TRIBUNNEWS.COM-Akibat konstruksi sosial, normal baru atau normal baru selama pandemi Covid-19 dianggap terjadi lebih cepat dari normal baru yang ditetapkan pemerintah. — Drajat Tri Kartono, sosiolog dari Universitas Sebelas Maret Surakata (UNS), mengungkapkan ada dua standar baru.

Keduanya adalah standar baru (norma pemerintahan baru) yang dibuat oleh pemerintah dan norma baru yang ditetapkan oleh masyarakat (norma konstruksi sosial baru).

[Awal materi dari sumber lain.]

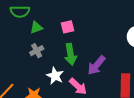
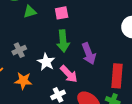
gray cross: (37, 51) -> (19, 50), moved
purple arrow: (96, 65) -> (89, 54), turned -65

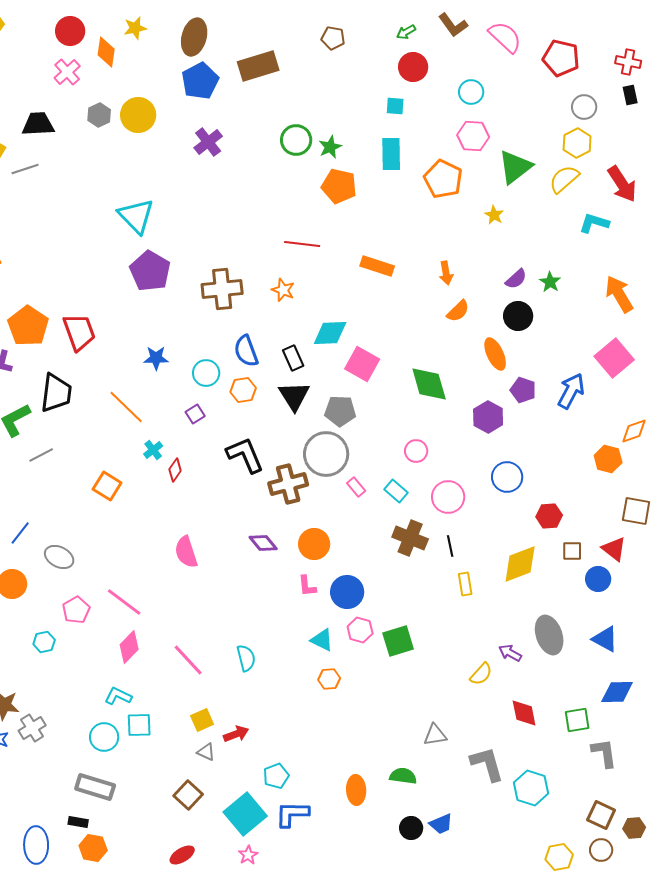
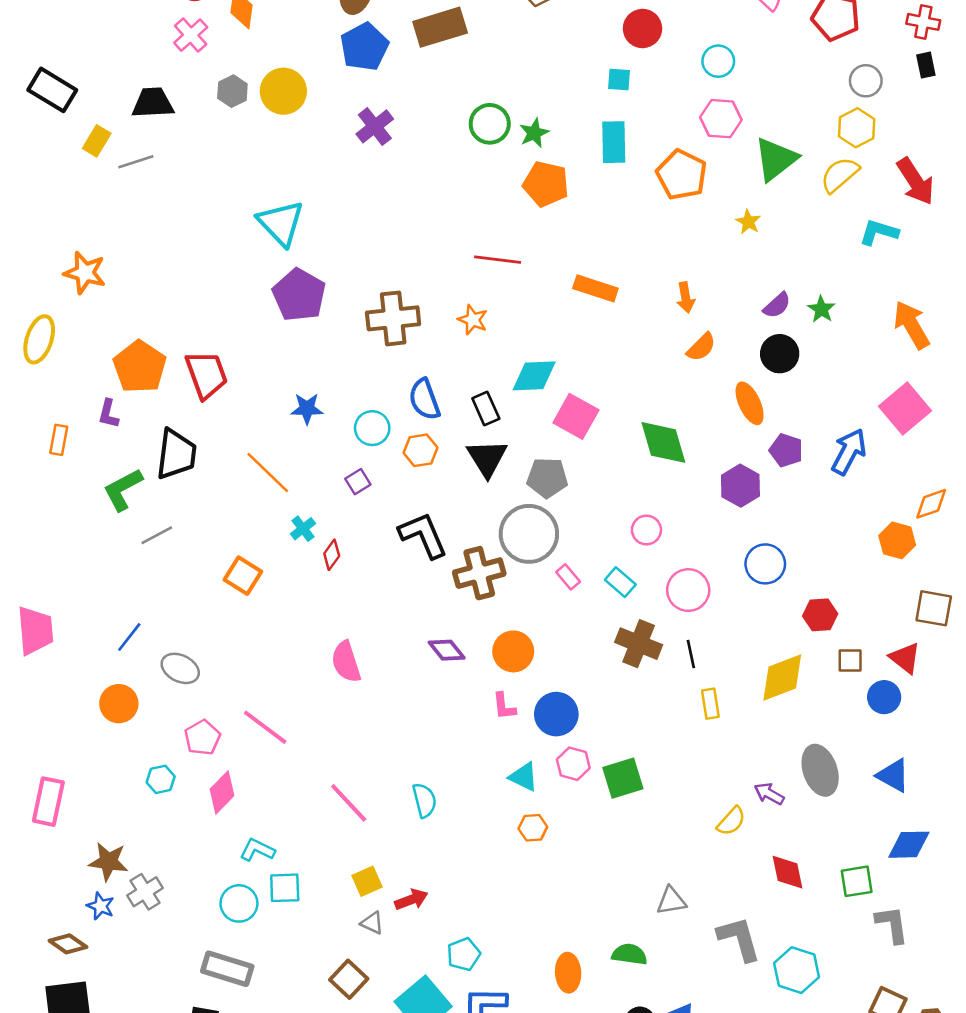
pink diamond: (129, 647) -> (222, 792), moved

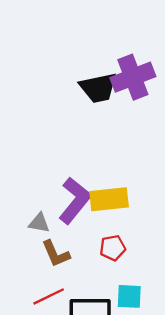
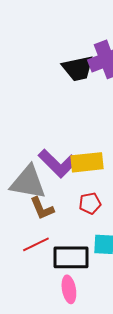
purple L-shape: (75, 200) -> (58, 163), turned 96
gray triangle: (39, 223) -> (28, 182), size x2.0

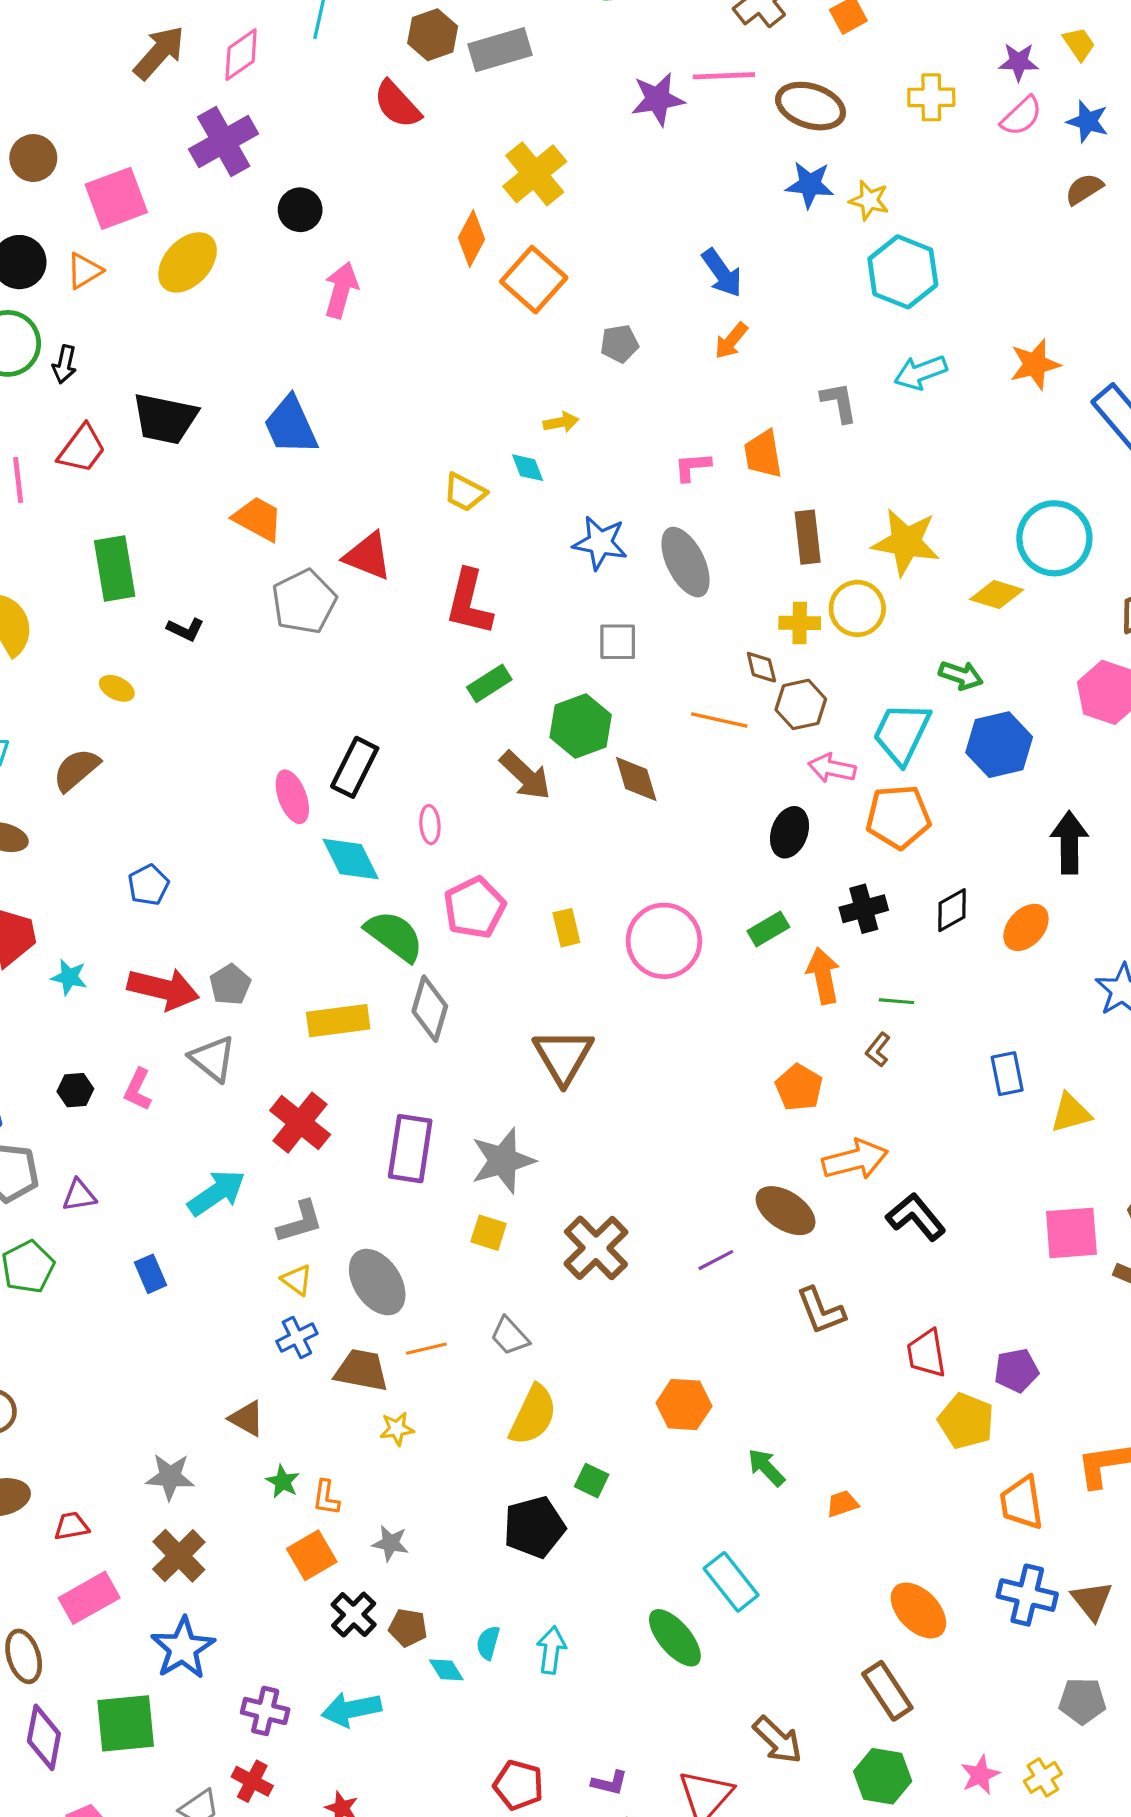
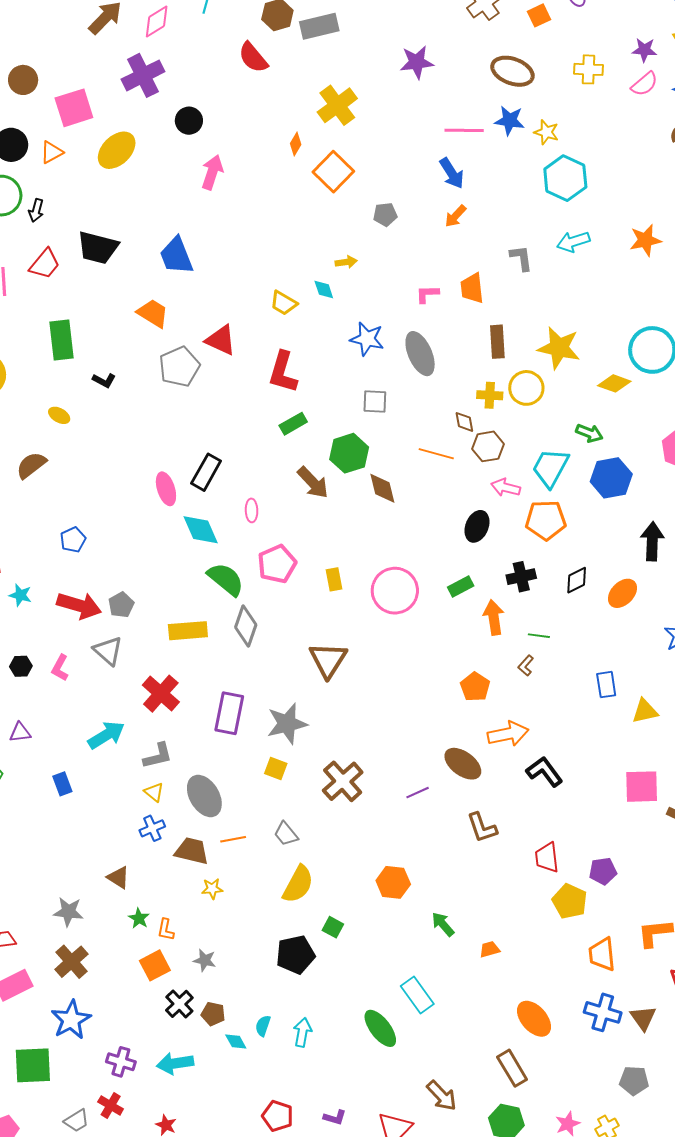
pink line: (724, 76) -> (464, 130), moved
orange diamond: (472, 239) -> (296, 144), size x0.7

“Normal baru yang disiapkan pemerintah mengikuti kesepakatan sanitasi, dan normal baru pembangunan sosial berdasarkan pemahaman masyarakat,” kata Drajat kepada Tribunnews melalui telepon, Selasa (9 Juni 2020). Standar baru, perjanjian olahraga dan kesehatan baru mungkin tersedia minggu depan – tetapi, kata Delayat, ada kesenjangan di antara keduanya. — Normal baru pembangunan komunitas diyakini lebih cepat daripada pembentukan pemerintah. Tampaknya konstruktif secara sosial. Normal baru ini lebih cepat, kata Derayart.

Menurut Delayat, hal ini terlihat pada banyaknya orang yang melanjutkan aktivitas di luar ruangan. Solo Raya.